Malgré les Actes, ce passé-là est en grande partie perdu. L'ATLF ne s'est jamais dotée d'un historiographe. À ma connaissance, elle n'a pas d'archives. Le TransLittérature new look, dans son numéro du cinquantenaire, ignore largement cette histoire ancienne — c'est pour certains, sans doute, une vague préhistoire peuplée de Néandertaliens. Il est vrai que la plupart des nouveaux rédacteurs de la revue, à l'époque, étaient encore en barboteuse. Et ces images d'il y a quarante ans, aux couleurs pour moi si intenses, ne sont plus désormais pour quasiment tout le monde qu'un sépia délavé.
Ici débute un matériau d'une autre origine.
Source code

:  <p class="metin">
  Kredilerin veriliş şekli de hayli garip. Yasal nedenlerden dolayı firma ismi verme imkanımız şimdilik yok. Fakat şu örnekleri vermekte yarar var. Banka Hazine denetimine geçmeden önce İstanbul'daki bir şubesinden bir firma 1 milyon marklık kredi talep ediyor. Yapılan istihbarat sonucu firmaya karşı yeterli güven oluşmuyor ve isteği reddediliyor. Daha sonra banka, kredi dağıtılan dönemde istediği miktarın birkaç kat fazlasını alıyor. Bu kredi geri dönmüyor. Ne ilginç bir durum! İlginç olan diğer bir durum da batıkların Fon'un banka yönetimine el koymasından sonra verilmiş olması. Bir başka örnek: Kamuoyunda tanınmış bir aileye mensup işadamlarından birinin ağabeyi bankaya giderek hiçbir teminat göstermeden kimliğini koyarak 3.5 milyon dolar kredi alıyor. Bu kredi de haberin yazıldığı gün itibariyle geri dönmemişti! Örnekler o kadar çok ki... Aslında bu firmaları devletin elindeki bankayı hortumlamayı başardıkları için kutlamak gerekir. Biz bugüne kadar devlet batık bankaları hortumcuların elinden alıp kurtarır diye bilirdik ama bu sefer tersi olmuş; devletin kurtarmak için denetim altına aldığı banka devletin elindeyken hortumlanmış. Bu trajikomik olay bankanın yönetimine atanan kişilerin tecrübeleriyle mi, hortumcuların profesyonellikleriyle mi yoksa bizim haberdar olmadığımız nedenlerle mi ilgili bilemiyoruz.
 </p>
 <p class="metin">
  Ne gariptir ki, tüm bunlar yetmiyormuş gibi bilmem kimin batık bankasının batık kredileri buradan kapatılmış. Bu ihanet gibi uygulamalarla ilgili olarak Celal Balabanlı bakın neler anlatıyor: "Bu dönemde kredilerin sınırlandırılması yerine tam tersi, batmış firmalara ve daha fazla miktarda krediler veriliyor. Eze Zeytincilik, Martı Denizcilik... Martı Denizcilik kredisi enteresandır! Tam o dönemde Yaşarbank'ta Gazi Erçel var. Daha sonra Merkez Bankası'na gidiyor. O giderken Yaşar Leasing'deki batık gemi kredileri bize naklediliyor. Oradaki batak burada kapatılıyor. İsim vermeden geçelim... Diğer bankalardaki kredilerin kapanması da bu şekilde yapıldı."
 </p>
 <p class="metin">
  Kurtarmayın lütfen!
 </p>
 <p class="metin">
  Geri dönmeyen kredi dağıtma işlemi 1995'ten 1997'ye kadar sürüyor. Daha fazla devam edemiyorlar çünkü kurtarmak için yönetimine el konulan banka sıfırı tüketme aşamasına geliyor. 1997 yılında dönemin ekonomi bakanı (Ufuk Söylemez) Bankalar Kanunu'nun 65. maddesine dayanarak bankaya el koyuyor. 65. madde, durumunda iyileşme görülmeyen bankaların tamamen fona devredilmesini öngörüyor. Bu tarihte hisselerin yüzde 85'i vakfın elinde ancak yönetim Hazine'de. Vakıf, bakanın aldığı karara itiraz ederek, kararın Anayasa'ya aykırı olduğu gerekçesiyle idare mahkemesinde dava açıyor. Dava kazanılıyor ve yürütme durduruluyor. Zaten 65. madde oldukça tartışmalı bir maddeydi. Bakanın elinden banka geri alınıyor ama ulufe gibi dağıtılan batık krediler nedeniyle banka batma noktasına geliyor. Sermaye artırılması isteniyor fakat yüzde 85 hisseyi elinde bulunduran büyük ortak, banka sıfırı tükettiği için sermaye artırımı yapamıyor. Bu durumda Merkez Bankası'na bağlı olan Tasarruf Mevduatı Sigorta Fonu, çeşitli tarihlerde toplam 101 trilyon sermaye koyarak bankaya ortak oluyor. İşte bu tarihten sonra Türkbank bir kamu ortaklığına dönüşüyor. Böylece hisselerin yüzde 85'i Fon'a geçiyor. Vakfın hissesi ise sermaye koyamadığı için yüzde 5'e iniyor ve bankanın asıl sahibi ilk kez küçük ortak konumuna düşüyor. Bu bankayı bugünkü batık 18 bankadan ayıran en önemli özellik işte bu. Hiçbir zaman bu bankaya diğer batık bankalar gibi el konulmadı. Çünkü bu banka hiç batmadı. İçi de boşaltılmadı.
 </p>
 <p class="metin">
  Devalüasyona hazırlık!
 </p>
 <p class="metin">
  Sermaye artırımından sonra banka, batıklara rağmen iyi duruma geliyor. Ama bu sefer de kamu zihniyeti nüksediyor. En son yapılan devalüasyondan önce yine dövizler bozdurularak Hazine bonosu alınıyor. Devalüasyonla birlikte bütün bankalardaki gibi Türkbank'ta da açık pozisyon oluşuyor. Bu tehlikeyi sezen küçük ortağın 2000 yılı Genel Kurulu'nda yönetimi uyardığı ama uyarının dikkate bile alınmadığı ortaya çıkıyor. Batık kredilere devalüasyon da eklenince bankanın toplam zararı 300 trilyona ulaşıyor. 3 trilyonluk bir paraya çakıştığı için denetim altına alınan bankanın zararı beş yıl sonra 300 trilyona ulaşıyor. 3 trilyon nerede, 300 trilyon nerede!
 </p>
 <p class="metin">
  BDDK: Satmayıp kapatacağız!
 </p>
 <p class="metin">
Ce n'est pas seulement une question d'années. Nous avons changé d'époque. L'ATLF a muté. La floraison des années 80 fut favorisée par un gouvernement moins à droite que les autres et par un chef d'État lettré ; nos institutions traductives, aujourd'hui, conformément au goût du jour, et quelles que soient les opinions politiques de leurs dirigeants, semblent gérées plus ou moins dans un esprit néo-libéral macronoïde.

Tant pis si je parais prétentieux : j'ai par moments l'impression que l'ATLF, en m'éliminant l'an dernier, a cherché, plus ou moins consciemment, à faire taire une voix incongrue, liée à un ordre ancien. À éliminer un dinosaure. Tant mieux après tout : mon âge sans cesse plus respectable aurait pu faire un patriarche malgré lui d'un type qui au fond de lui-même sera toujours un sale gamin.


Une pièce de musée...
Les fameux Actes, publiés d'année en année.